--- Start Extract to read ---

Homework 5
Due Date : 23:59:59 Thursday December 2
Total Points : 100 pts
You must work on this assignment with one other person. You should
work together on all parts of the assignment, but submit only one set
of solutions. If you each work on part, then you each only learn part
of the material. Please be sure to write both names on the submitted
solutions.
Note: Copying material from Wikipedia, other online sources, or
any source will not be tolerated. This form of plagiarism has
occurred in the past, and penalties for violating the Duke Community
Standard will be severe.
- Please submit a single PDF file with your solutions
- Please type your answers
- Explain all your answers to get full credit!
- Keep all your answers short and precise!
The Questions
- (15 pts) Assume you have a 2-wide superscalar core with dynamic instruction scheduling. Assume that the dynamic scheduler is optimal - it chooses the very best possible
schedule (instead of, say, scheduling the oldest available instructions first). Assume that an instruction must wait for 2 cycles before consuming the data provided by a load instruction. For example, if a load writes to r6 on cycle 1, then an instruction cannot consume r6 until cycle 3. Assume that all instructions take one cycle and that data-dependent instructions cannot execute on the same cycle.
(a) Show the execution of Thread 1 on this core - that is, on what cycle does each instruction execute. What is the utilization of the core, measured in terms of IPC/(superscalar width)? Do the same thing for Thread 2.
(b) Show the simultaneous execution of both Thread 1 and Thread 2 on an SMT core. Assume that the core can fetch instructions from both threads during the same cycle. The core is identical to the core for part (a), except that it has 2 thread contexts. What is the utilization of the core now?

--- End Extract to read ---
--- Start Source material ---

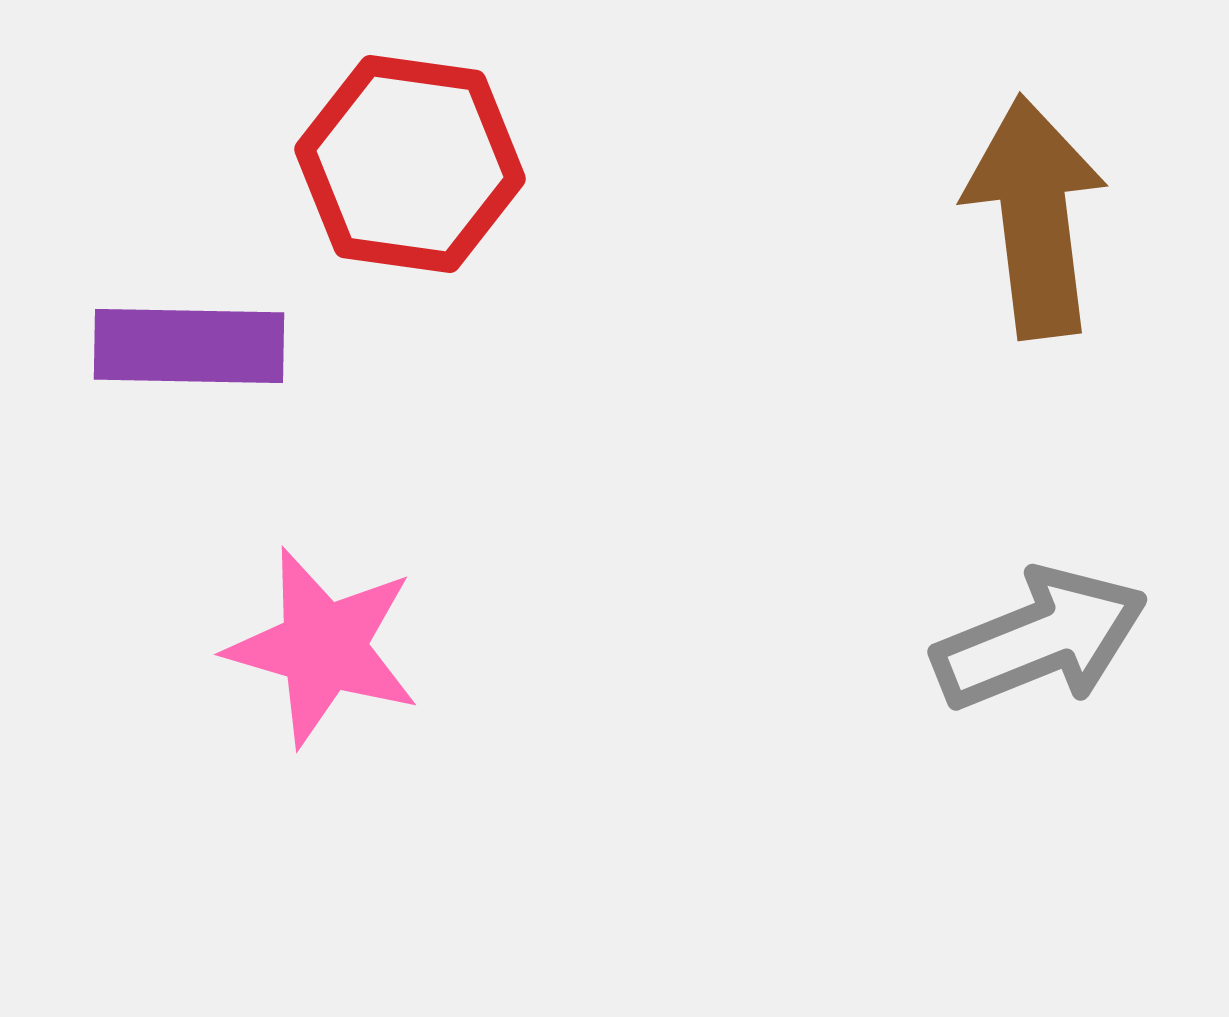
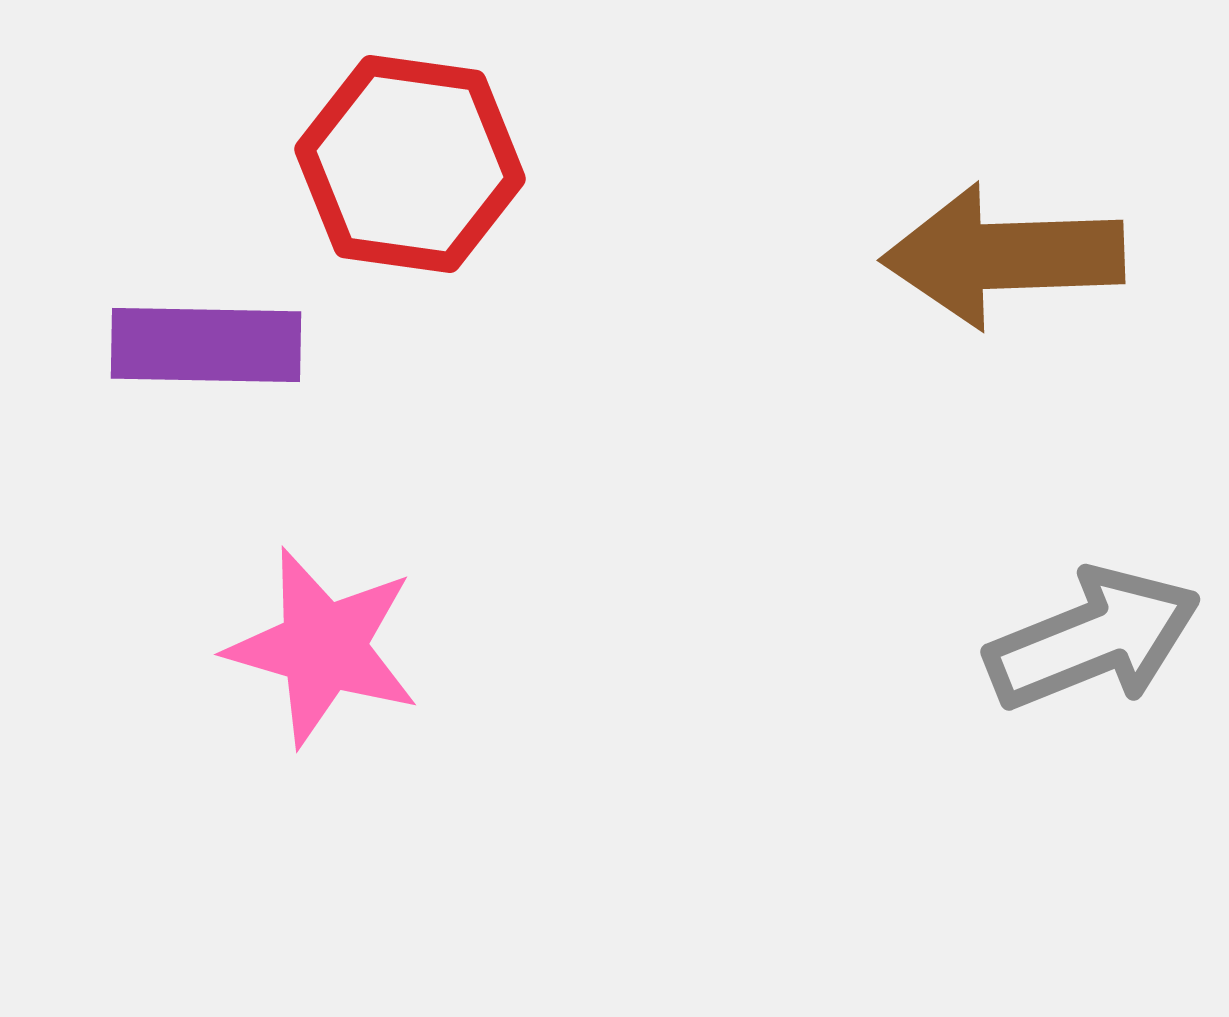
brown arrow: moved 32 px left, 39 px down; rotated 85 degrees counterclockwise
purple rectangle: moved 17 px right, 1 px up
gray arrow: moved 53 px right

--- End Source material ---

__Task directions__
Please continue the computer architecture homework on superscalar and SMT cores, starting right after its final sentence.

__Response__
Thread 1
add r1, r2, r3 // r1=r2+r3
load r4, A // r4=Mem[A]
sub r5, r1, r4
mul r6, r5, r2
Thread 2
load r11, B
load r12, C
xor r13, r11, r12
and r16, r13, r12
- (10 pts) H&P 4.3
- (30 pts) H&P 4.16
- (15 pts) Discuss the advantages and disadvantages of using a bus
vs. 2 dimensional mesh to interconnect processors in a cache
coherenct shared memory multiprocessor.
- (15 pts) Write a brief summary (2 paragrqphs) of the RIFLE paper;
please ensure you identify and explain the main ideas
and provide your opinion on the strengths and weaknesses of the idea
given everything you've learned this semester.
- (15 pts) Write a brief summary (2 paragraphs) of how DIVA works,
what are the advantages of using a small checker core?
Submission instructions
- Rename your file to HW5_NetId1_NetId2.pdf where NetId1 and NetId2 are the NetIds for both homework partners (e.g. HW5_ab34_xy16.pdf).
- Go to Duke Blackboard course page -> Tools -> Digital Dropbox -> Send File.
- Under name paste the filename, HW5_NetId1_NetId2.
- Chose the file and click Submit.